FIG. 9A is a timing chart illustrating coding and decoding processes in the present embodiment when the transmission timing change data exists. After adjusting the transmission timing of coded data (step 204 in FIG. 6), the remaining time is calculated and a subprocess to be executed subsequently is selected, as shown in FIG. 7. In this way, a resultant sequence of coding and decoding subprocesses is determined, for example, as shown in FIG. 9B.
In FIG. 9B, after the decoding subprocess DSUB0 has been completed, a candidate to be subsequently executed is either the decoding subprocess DSUB1 or the coding subprocess CSUB0. If the total required time (Tco-0+Tdec-1) of CSUB0 and DSUB1 is larger than the time RD remaining until the first deadline for decoding subprocess, DSUB1 is selected and executed. Therefore, DSUB0 and DSUB1 have been executed before the first deadline. At this point, the next candidate is CSUB0 or DSUB2. If the total required time (Tco-0 +Tdec-2) is smaller than the remaining time RD, CSUB0 is selected and executed. Similar operation is repeated to execute all the subprocesses DSUB0-DSUB3 and CSUB0-CSUB3 in the sequence as shown in FIG. 9B.
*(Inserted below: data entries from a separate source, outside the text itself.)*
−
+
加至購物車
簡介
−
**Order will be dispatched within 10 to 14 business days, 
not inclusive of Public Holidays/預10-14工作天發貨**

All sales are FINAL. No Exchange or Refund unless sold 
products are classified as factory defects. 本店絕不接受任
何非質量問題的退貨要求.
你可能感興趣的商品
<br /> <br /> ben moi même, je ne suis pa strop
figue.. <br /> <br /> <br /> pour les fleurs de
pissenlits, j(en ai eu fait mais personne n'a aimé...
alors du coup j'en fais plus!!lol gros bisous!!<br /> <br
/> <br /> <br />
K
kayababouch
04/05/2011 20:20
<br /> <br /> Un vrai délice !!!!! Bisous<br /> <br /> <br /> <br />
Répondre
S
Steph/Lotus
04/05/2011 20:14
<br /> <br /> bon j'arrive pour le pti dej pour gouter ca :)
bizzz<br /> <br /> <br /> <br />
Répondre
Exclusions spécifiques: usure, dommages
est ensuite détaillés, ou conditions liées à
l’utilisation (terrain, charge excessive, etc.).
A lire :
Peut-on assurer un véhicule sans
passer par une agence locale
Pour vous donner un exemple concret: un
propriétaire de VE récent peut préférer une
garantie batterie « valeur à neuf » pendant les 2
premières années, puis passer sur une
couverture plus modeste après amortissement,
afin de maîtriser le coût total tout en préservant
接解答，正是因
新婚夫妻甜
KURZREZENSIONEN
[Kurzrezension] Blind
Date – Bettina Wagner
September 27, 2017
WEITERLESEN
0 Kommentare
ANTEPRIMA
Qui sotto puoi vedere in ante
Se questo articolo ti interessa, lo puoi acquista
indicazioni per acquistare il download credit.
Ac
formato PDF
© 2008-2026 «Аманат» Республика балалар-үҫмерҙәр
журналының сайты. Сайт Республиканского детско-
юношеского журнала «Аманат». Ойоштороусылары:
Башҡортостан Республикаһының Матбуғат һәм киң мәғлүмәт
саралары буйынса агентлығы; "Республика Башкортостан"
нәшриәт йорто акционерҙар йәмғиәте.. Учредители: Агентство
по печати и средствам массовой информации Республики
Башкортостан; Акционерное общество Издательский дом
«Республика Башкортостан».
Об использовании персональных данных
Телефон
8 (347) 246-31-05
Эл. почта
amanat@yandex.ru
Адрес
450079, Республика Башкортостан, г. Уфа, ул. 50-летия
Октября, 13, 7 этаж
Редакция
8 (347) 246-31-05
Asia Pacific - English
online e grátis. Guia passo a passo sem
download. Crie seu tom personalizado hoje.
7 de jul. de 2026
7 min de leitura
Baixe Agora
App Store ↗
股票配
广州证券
As described above, in the speech information processing system according to the present invention, under such conditions that the coded data receiving timing is fixed and the coded data transmission timing is varied, the remaining time in coding is calculated frame by frame and a subprocess suitable for the calculated remaining time is selected and executed. As a result, the delay time of coding and decoding is considerably reduced, shortening the delay in speech information processing.